Bella has a sex ghost. The delighted whisper came back to me full circle within the week. Suggestions poured in. I should hire a paranormal investigator, approach the local priest. Friends recommended their exorcist in the same casual manner they might have passed on their plumber or family doctor.
During all this, there were two more visits, both at 4 a. On each occasion, the presence — as it was now officially known — returned a few minutes after I had initially broken free to push into the empty crevices of my body, take me to the edge of the sexual abyss and then carelessly drop me over, adding a frisson of shame to what was already a profoundly frightening experience.
I was raped, brutalised. The creature had worked its full will upon my body and yet, yet. It was story to my friend, a journalist and polymath, to identify the problem. In Brazil, the Boto is a dolphin in the form of a beautiful man who, real dragging his women to the river, considerately wears a hat to disguise his blowhole. Germanic incubus tells of a winged goblin that rides on the chest of humans while they sleep.
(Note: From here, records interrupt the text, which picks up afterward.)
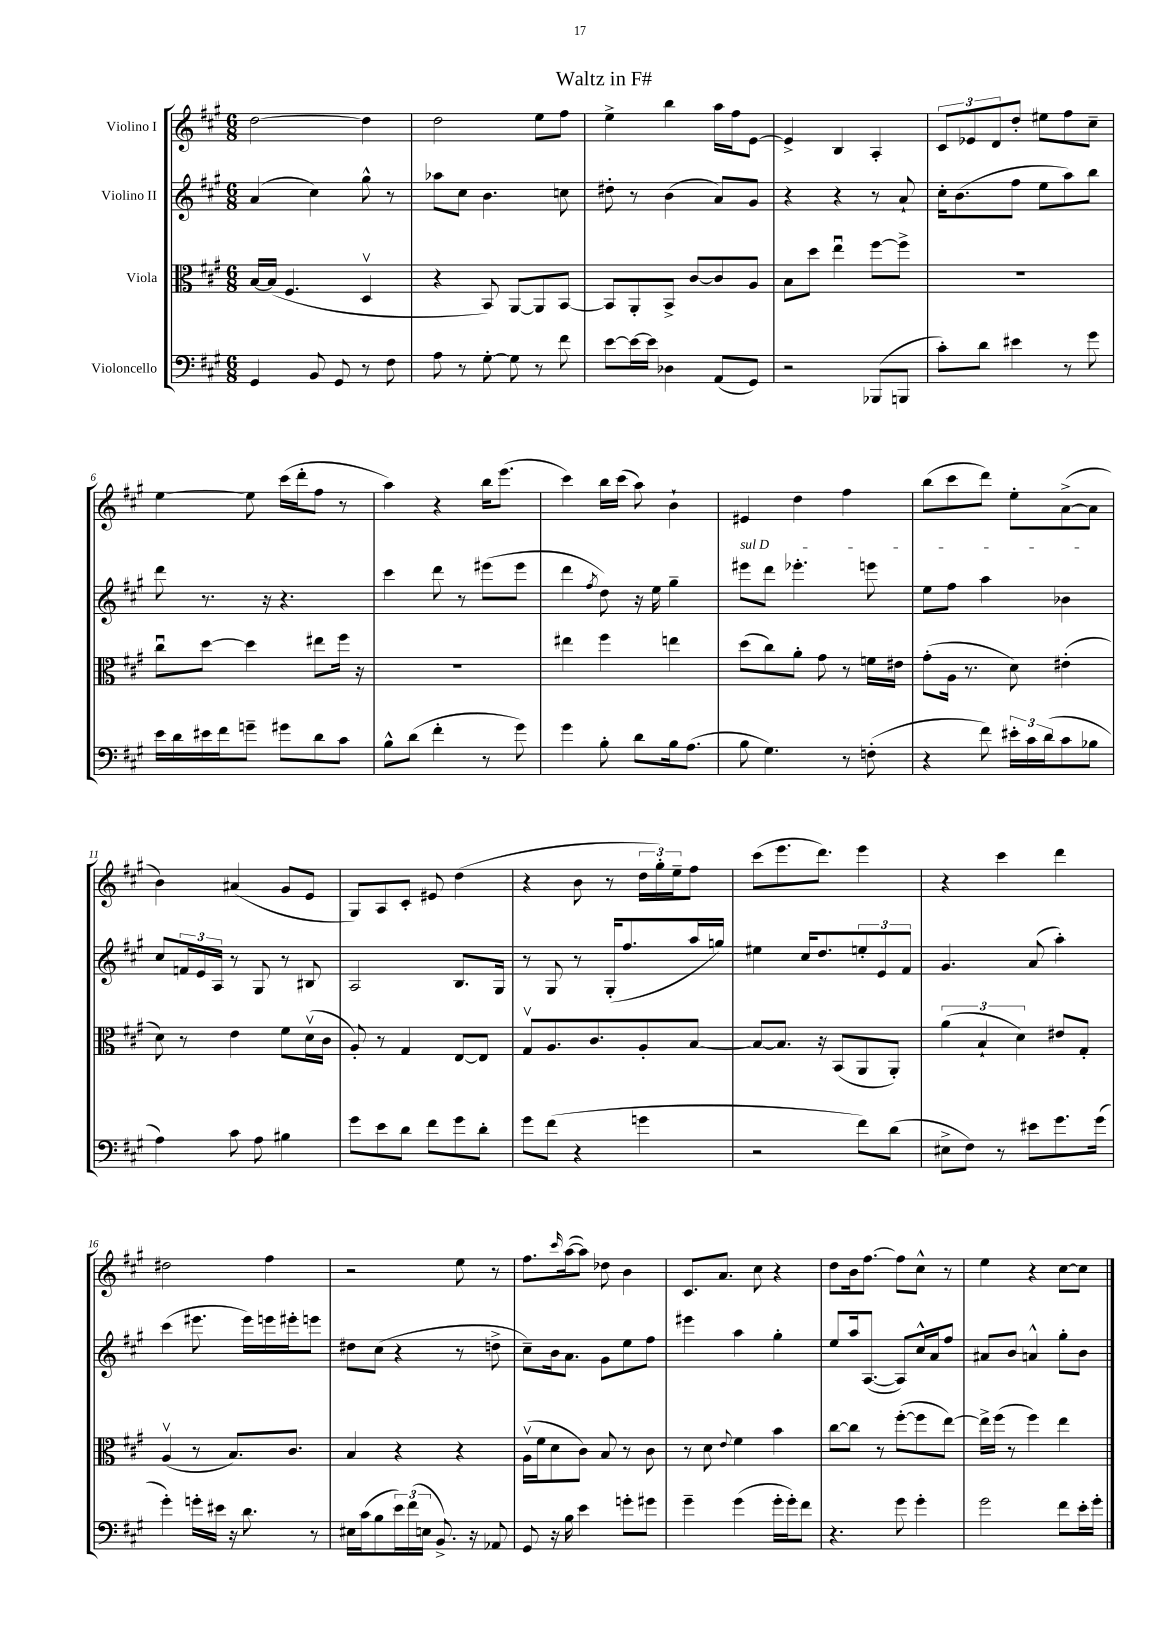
\header { title = "Waltz in F#" }
<<
\new StaffGroup <<
\new Staff = "s0" \with { instrumentName = "Violino I" } {
    \clef treble \key a \major \numericTimeSignature \time 6/8
    d''2~ d''4 |
    d''2 e''8 fis''8 |
    e''4-> b''4 a''16 fis''16 e'8~ |
    e'4-> b4 a4-. |
    \tuplet 3/2 { cis'8 ees'8 d'8 } d''8-. eis''8 fis''8 cis''8-- |
    e''4~ e''8 cis'''16( d'''16-. fis''8 r8 |
    a''4) r4 b''16 e'''8.( |
    cis'''4) b''16 cis'''16( a''8) b'4-! |
    eis'4 d''4 fis''4 |
    b''8( cis'''8 d'''8) e''8-. a'8~->( a'8 |
    b'4) ais'4( gis'8 e'8 |
    gis8) a8 cis'8-. eis'8 d''4( |
    r4 b'8 r8 \tuplet 3/2 { d''16 gis''16-.) e''16-- } fis''8 |
    cis'''8( e'''8. d'''8.) e'''4 |
    r4 cis'''4 d'''4 |
    dis''2 fis''4 |
    r2 e''8 r8 |
    fis''8. \grace { cis'''16 } a''16~( a''8) des''8 b'4 |
    cis'8. a'8. cis''8 r4 |
    d''8 b'16 fis''8.~ fis''8 cis''8-^ r8 |
    e''4 r4 cis''8~ cis''8 \bar "|." |
}
\new Staff = "s1" \with { instrumentName = "Violino II" } {
    \clef treble \key a \major \numericTimeSignature \time 6/8
    a'4( cis''4) gis''8-^ r8 |
    aes''8 cis''8 b'4. c''8 |
    dis''8-. r8 b'4( a'8) gis'8 |
    r4 r4 r8 a'8-! |
    cis''16-. b'8.( fis''8 e''8 a''8) b''8 |
    d'''8 r8. r16 r4. |
    cis'''4 d'''8 r8 eis'''8( eis'''8 |
    d'''4 \acciaccatura { fis''8 } d''8) r16 e''16 gis''4-- |
    \once \override TextSpanner.bound-details.left.text = \markup { \italic "sul D" } eis'''8\startTextSpan d'''8 ees'''4.-. e'''8 |
    e''8 fis''8 a''4 bes'4\stopTextSpan |
    cis''8 \tuplet 3/2 { f'16 e'16 a16 } r8 gis8 r8 bis8 |
    a2 b8. gis16 |
    r8 gis8 r8 gis16-.( fis''8. a''16 g''16) |
    eis''4 cis''16 d''8. \tuplet 3/2 { e''8-. e'8 fis'8 } |
    gis'4. a'8( a''4-.) |
    cis'''4( eis'''8. eis'''16) e'''16 eis'''16-. e'''8 |
    dis''8 cis''8( r4 r8 d''8-> |
    cis''8--) b'16 a'8. gis'8 e''8 fis''8 |
    eis'''4 a''4 gis''4-. |
    e''8 a''16 a8.~( a8) cis''16-^ a'16 fis''8 |
    ais'8 b'8 a'4-^ gis''8-. b'8 \bar "|." |
}
\new Staff = "s2" \with { instrumentName = "Viola" } {
    \clef alto \key a \major \numericTimeSignature \time 6/8
    b16~ b16( fis4. d4\upbow |
    r4 b,8) a,8~ a,8 b,8~ |
    b,8 a,8-. b,8-> cis'8~ cis'8 a8 |
    b8 d''8 e''4\downbow fis''8~ fis''8-> |
    r2. |
    cis''8\downbow d''8~ d''4 eis''8 fis''16 r16 |
    R2. |
    eis''4 fis''4 e''4 |
    d''8( cis''8) a'8-. gis'8 r8 f'16 eis'16 |
    gis'8-.( a16 r8. d'8) eis'4-.( |
    d'8) r8 e'4 fis'8 d'16\upbow( cis'16 |
    a8-.) r8 gis4 e8~ e8 |
    gis8\upbow a8. cis'8. a8-. b8~ |
    b8~ b8. r16 b,8( a,8 a,8-.) |
    \tuplet 3/2 { a'4( b4-! d'4) } eis'8 gis8-. |
    a4\upbow( r8 b8.) cis'8. |
    b4 r4 r4 |
    a16\upbow( fis'16 d'8 cis'8) b8 r8 cis'8 |
    r8 d'8 \appoggiatura { e'8 } fis'4 b'4 |
    cis''8~ cis''8 r8 fis''8~-.( fis''8 e''8~) |
    e''16-> fis''16( r8 fis''4) e''4 \bar "|." |
}
\new Staff = "s3" \with { instrumentName = "Violoncello" } {
    \clef bass \key a \major \numericTimeSignature \time 6/8
    gis,4 b,8 gis,8 r8 fis8 |
    a8 r8 gis8~-. gis8 r8 fis'8 |
    e'8~ e'16~ e'16 des4 a,8( gis,8) |
    r2 bes,,8( b,,8 |
    cis'8-.) d'8 eis'4 r8 gis'8 |
    e'16 d'16 eis'16 fis'16 g'8-- gis'8 d'8 cis'8 |
    b8-^ d'8( fis'4-. r8 gis'8) |
    gis'4 b8-. d'8 b16 a8.( |
    b8 gis4.) r8 f8-.( |
    r4 fis'8) \tuplet 3/2 { eis'16-. cis'16 d'16( } cis'8 bes8 |
    a4) cis'8 a8 bis4 |
    gis'8 e'8 d'8 fis'8 gis'8 d'8-. |
    gis'8 fis'8( r4 g'4 |
    r2 fis'8) d'8( |
    eis8-> fis8) r8 eis'8 gis'8. gis'16( |
    gis'4-.) g'16-. eis'16 r16 d'8. r8 |
    eis16 cis'16( b8 \tuplet 3/2 { e'16) fis'16( e16 } b,8.->) r16 aes,8 |
    gis,8 r16 b16 e'4 g'8-. gis'8 |
    gis'4-- gis'4( gis'16-. gis'16-.) fis'8 |
    r4. gis'8 gis'4-. |
    gis'2 fis'8 e'16-. gis'16-. \bar "|." |
}
>>
>>
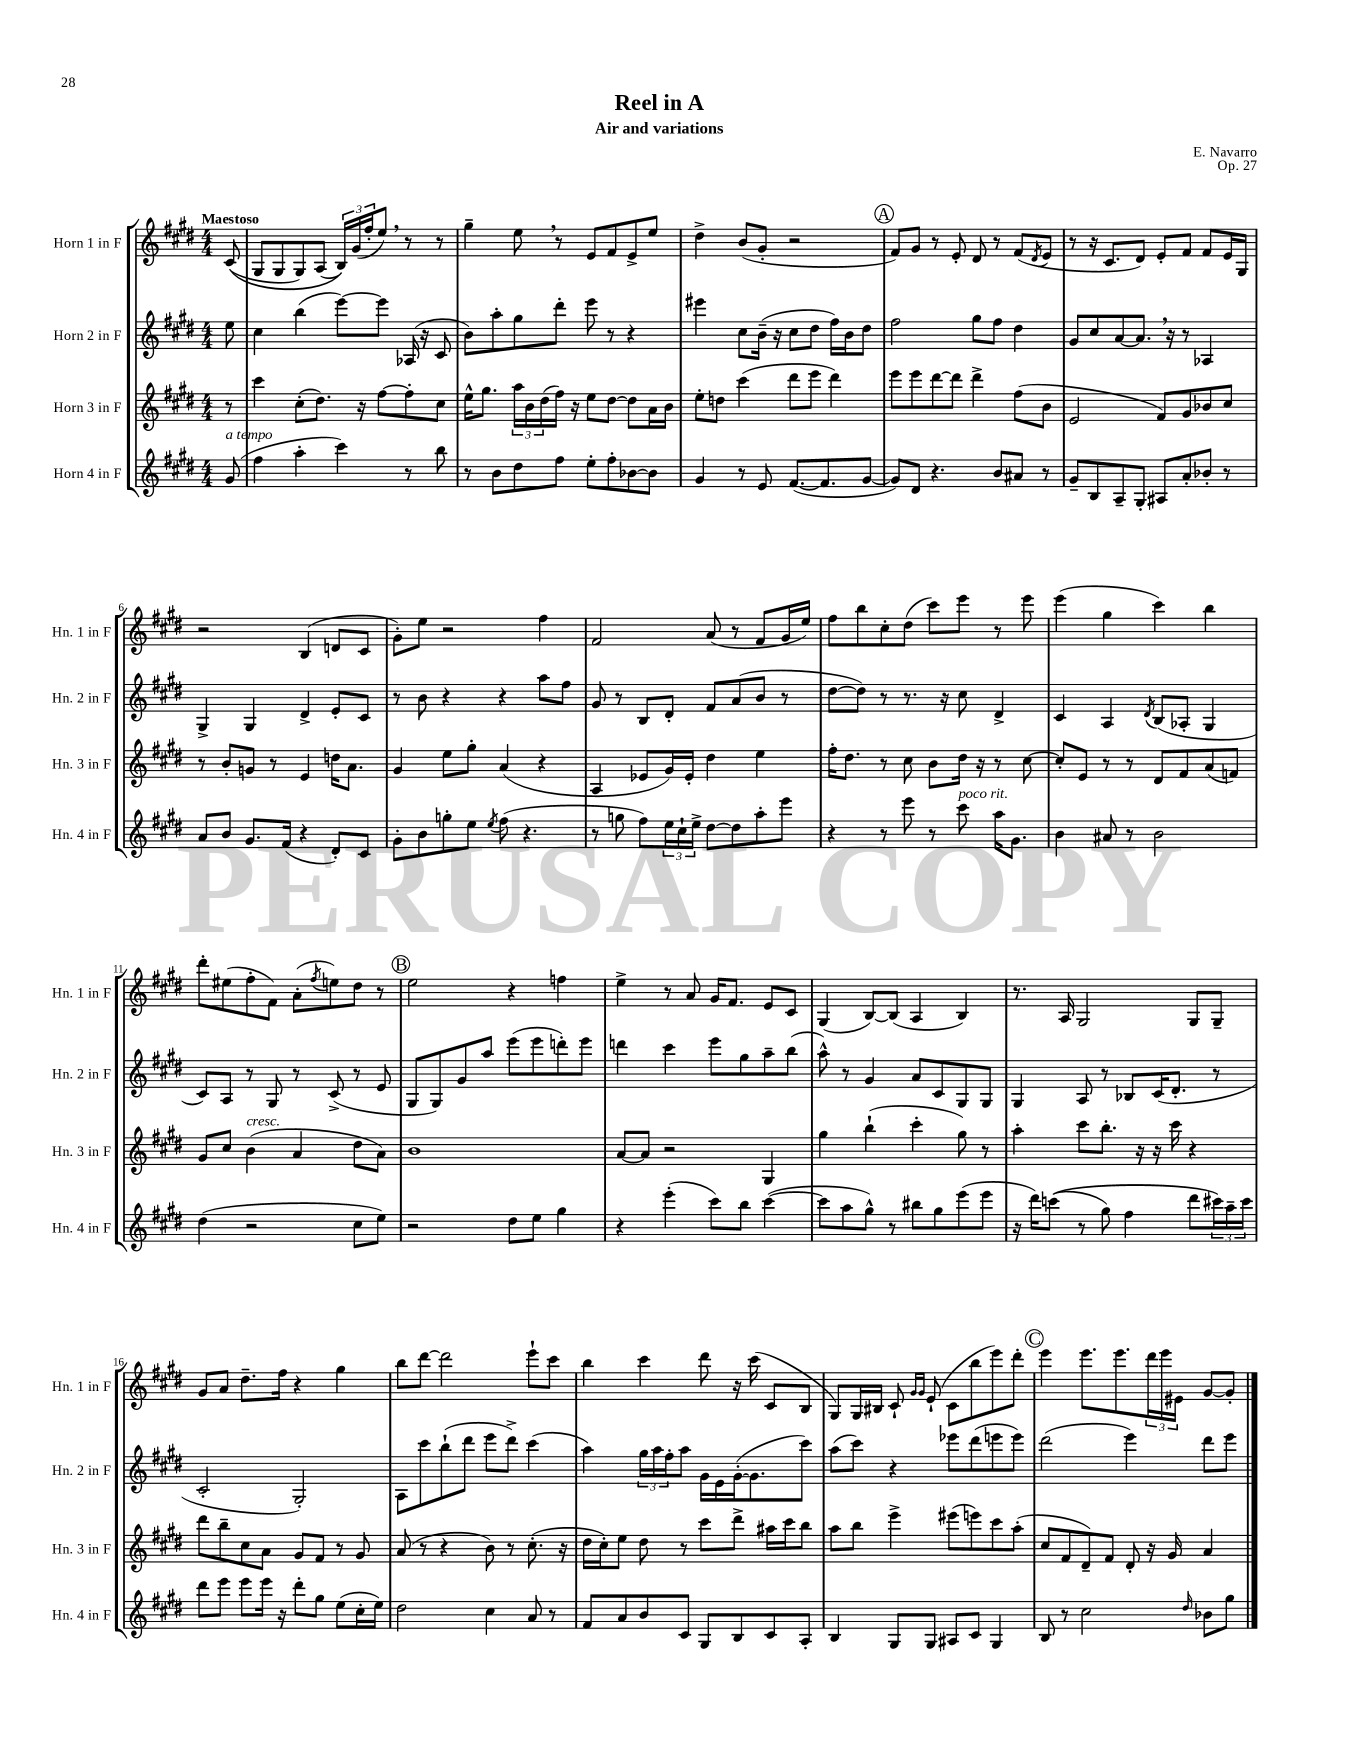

And so it goes on, round the world — imps, jinns and spirits from South Africa to Russia. Thoroughly spooked, I moved the bed into a different room and refused to sleep alone in the house. After the building project was completed, I went to Australia to finish my book. A new country, new people, new sounds and smells — Australia was escape and escape is my oxygen. I reached down in protest and the unmistakable iron fingers closed over my hand and pushed me away.
Wherever I went, however far I travelled, there it was, next to me on the aeroplane, unfolding its iron-filing legs, reading the in-flight magazine and ordering the chicken or fish. There was no demon living in the spare room of a Cotswold house back in England. The demon lived inside me. I thought about my other phobias and the stories that I had collected around them.
Incubus syndrome: a case series and review of literature
Suddenly it all felt very close to home. Paranoia is not good for insomnia. I shut windows, slept with the lights on, tuned the audio of my hearing to its most sensitive frequency to listen for s of unlawful entry.